Hi Jorge,
Killing a live hand is not in the best interests of a tournament, the objective of any tournament is to go from total entries to 1 player within a set timescale, to kill a hand, goes against this basic objective, the player who exposes his cards has a disadvantage against the other player also, as he has given that information away for free. The TDA policy is to complete the hand then punish, for example two players make an agreement to check down an all-in player, with is highly unethical, you would allow the hand to complete them disqualify or severely penalise the players once the hand is complete.
In your scenario, if it was at my tables, the player intentionally exposes their cards with malice and the player won the hand, I would penalise them with an orbit amount that penalises them for more than they won in the hand, if they loose the hand it would likely be one round, if they exposes their cards unintentionally or without malice then the penalty would be lighter, likely 1 hand - 1 orbit.

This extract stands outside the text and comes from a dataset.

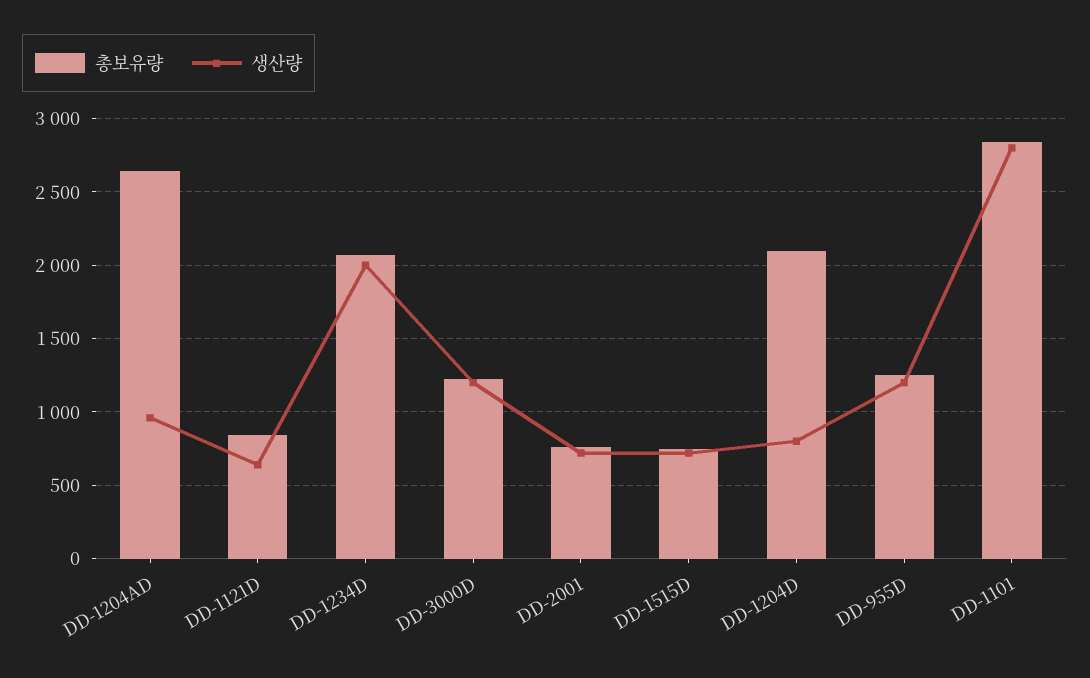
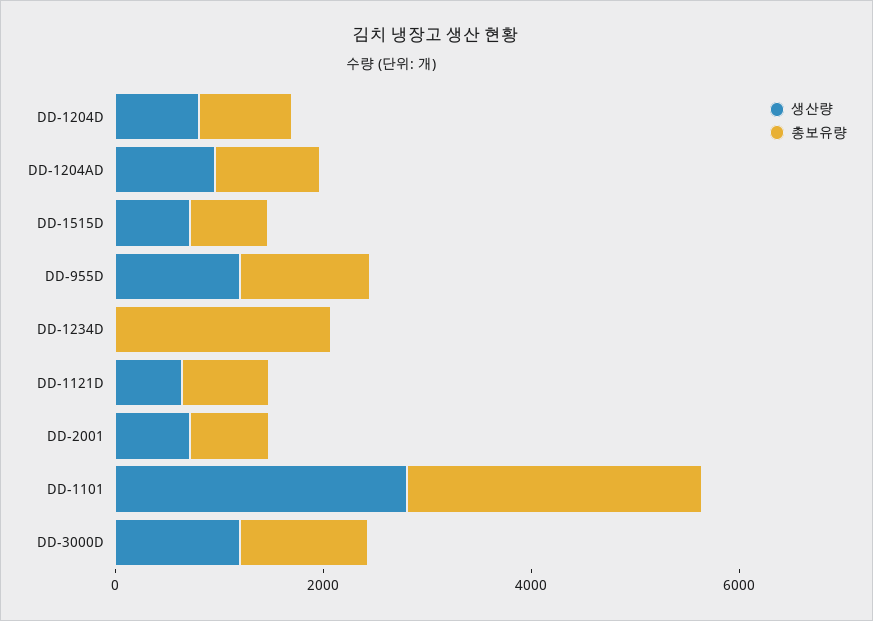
총보유량, DD-1204AD: 2650 -> 1000
생산량, DD-1234D: 2000 -> 0
총보유량, DD-1204D: 2100 -> 1000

The most important factor you must adopt however is the TDA principle that killing a hand which is live is not in the best interests of tournament play. I do know there are several rulesets which are not in keeping with this, which are fair to be said, behind the times. I only ever generally announce hands that have already been killed by the dealer or those with improper starting hands etc, I can't remember the last time I ever killed a hand which was proper and in custody of the player. Announcing at the start of the Tournament that a player will have a dead hand is not compaticle with the TDA. Also stating that a player who exposes their hand can only call is not workable either, they should have all options available (check, call, raise, fold) as again binding that player to passive action is not in the best interests of tournament play.